Plugin Storage

Uploading files

When a plugin has multiple stage, is deployable, or does a batching update of existing data, we often need to retrieve saved files or models from a previou stage.

On the initial plugin run, we have two keys related to upload and ownloading. Before we can upload a file, we first need to get the upload url. This can be done by doing a GET on getUploadUrls and within that use the value under stage as key to access the same key under getUploadUrls. Finally append to the get-upload-url the path of the filename you want to store the upload under, so you can download in any next stage using the same filename. In our example we will use model1.pkl.

Here is the relevant part of the plugin JSON manifest for the intial stage:

{
"stage": "initial",
"dataUrls": {
"initial": "https://data.stormly.com/api/plugin/query_dataset/abcdef123456"
},
"downloadUrls": {
"initial": "https://s3.eu-central-1.amazonaws.com/storage.stormly.com/abcd/1234"
},
"getUploadUrls": {
"initial": "https://www.stormly.com/api/developer/upload_url/abcd/1234"
},
...

To get the upload url for /model1.pkl in curl, we execute:

SIGNED_UPLOAD_URL=`curl "https://www.stormly.com/api/developer/upload_url/abcd/1234/model1.pkl"`

Next we actual upload the file using the upload url from the previous step:

curl --upload-file model1.pkl $SIGNED_UPLOAD_URL

Note that you can upload only into the current stage. So if current plugin run manifest is "stage": "initial", you can only upload using getUploadUrls for initial. So when you are in stage1, you cannot use the getUploadUrls for initial anymore. Downloading will work for any stage, from any stage.

In plugin development mode, these presigned upload urls are only valid for 8 hours, so make sure in general that you code GETs the upload url right before you want to do your upload.

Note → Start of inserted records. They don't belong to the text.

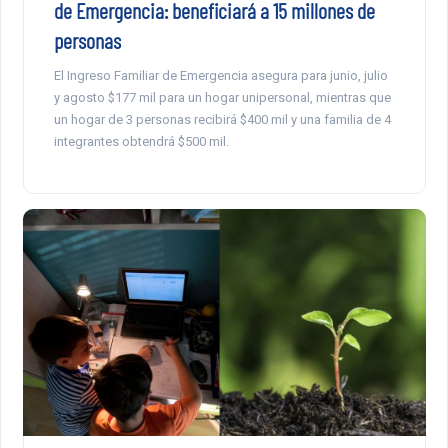
de Emergencia: beneficiará a 15 millones de
personas
El Ingreso Familiar de Emergencia asegura para junio, julio
y agosto $177 mil para un hogar unipersonal, mientras que
un hogar de 3 personas recibirá $400 mil y una familia de 4
integrantes obtendrá $500 mil.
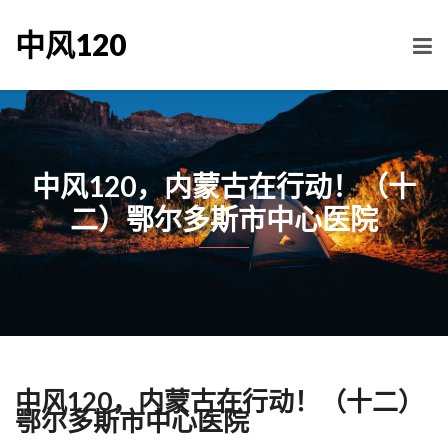
中风120
中风120，内蒙古在行动！（十
二）鄂尔多斯市中心医院
中风120，内蒙古在行动！（十二）
鄂尔多斯市中心医院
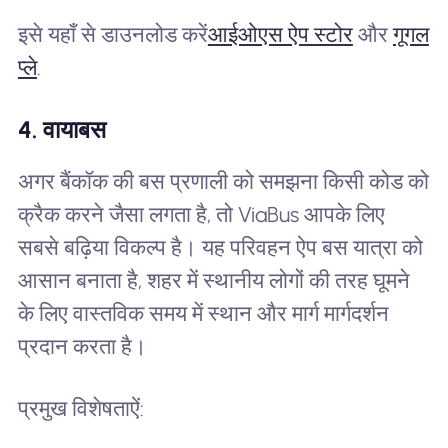
इसे यहाँ से डाउनलोड करें
आईओएस ऐप स्टोर
और
गूगल
प्ले
.
4. वायाबस
अगर बैंकॉक की बस प्रणाली को समझना किसी कोड को
क्रैक करने जैसा लगता है, तो ViaBus आपके लिए
सबसे बढ़िया विकल्प है। यह परिवहन ऐप बस यात्रा को
आसान बनाता है, शहर में स्थानीय लोगों की तरह घूमने
के लिए वास्तविक समय में स्थान और मार्ग मार्गदर्शन
प्रदान करता है।
प्रमुख विशेषताऐं:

In production these presigned urls are valid for a few days.

Downloading files

To download a file from another stage, simply look the url up via the downloadUrls object, using the key of the stage you want to download from, and append the file path to the url.

For example in stage1 we may get JSON manifest below, and want to download model1.pkl that was uploaded in the initial stage:

{
"stage": "stage1",
"dataUrls": {
"initial": "https://data.stormly.com/api/plugin/query_dataset/abcdef123456",
"60secData": "https://data.stormly.com/api/plugin/query_dataset/ghijkl789012",
"latestData": "https://data.stormly.com/api/plugin/query_dataset/mnopqrst345678",
},
"downloadUrls": {
"initial": "https://s3.eu-central-1.amazonaws.com/storage.stormly.com/abcd/1234",
"stage1": "https://s3.eu-central-1.amazonaws.com/storage.stormly.com/abcd/5678"
},
"getUploadUrls": {
"initial": "https://www.stormly.com/api/developer/upload_url/abcd/1234",
"stage1": "https://www.stormly.com/api/developer/upload_url/abcd/5678"
},
...

To download model1.pkl we can do that with a GET, using curl as an example:

curl "https://s3.eu-central-1.amazonaws.com/storage.stormly.com/abcd/1234/model1.pkl"\
-o model1.pkl

It's important to note that any files should be written/downloaded to the current path, thus no absolute or other paths, because they will not exist or not be writeable when your plugin runs on the platform in production.

All downloadUrls from all stages are also available at the plugin deployment stage, if the plugin supports deployment. The deployment stage does not have access to any upload urls anymore, so uploading there is not possible, but also not needed in mostly.

Another thing to note is that the platform takes care of hyper-parameters variations and storage; each upload and download storage path can be fixed, when we request in the deployment or batching plugin stage the model1.pkl, it will be the one that was trained with the optimal hyper-parameters.

Limitations

  • Always download files to the current path, never use any absolute paths as they will not be writeable when running on production.
  • Uploading is done with a PUT request.
  • Upload urls are only valid for 5 days. After that, they don't accept uploads anymore.
  • 5GB per file is the maximum.
  • If you use curl, make sure to place the upload or download urls between quotes.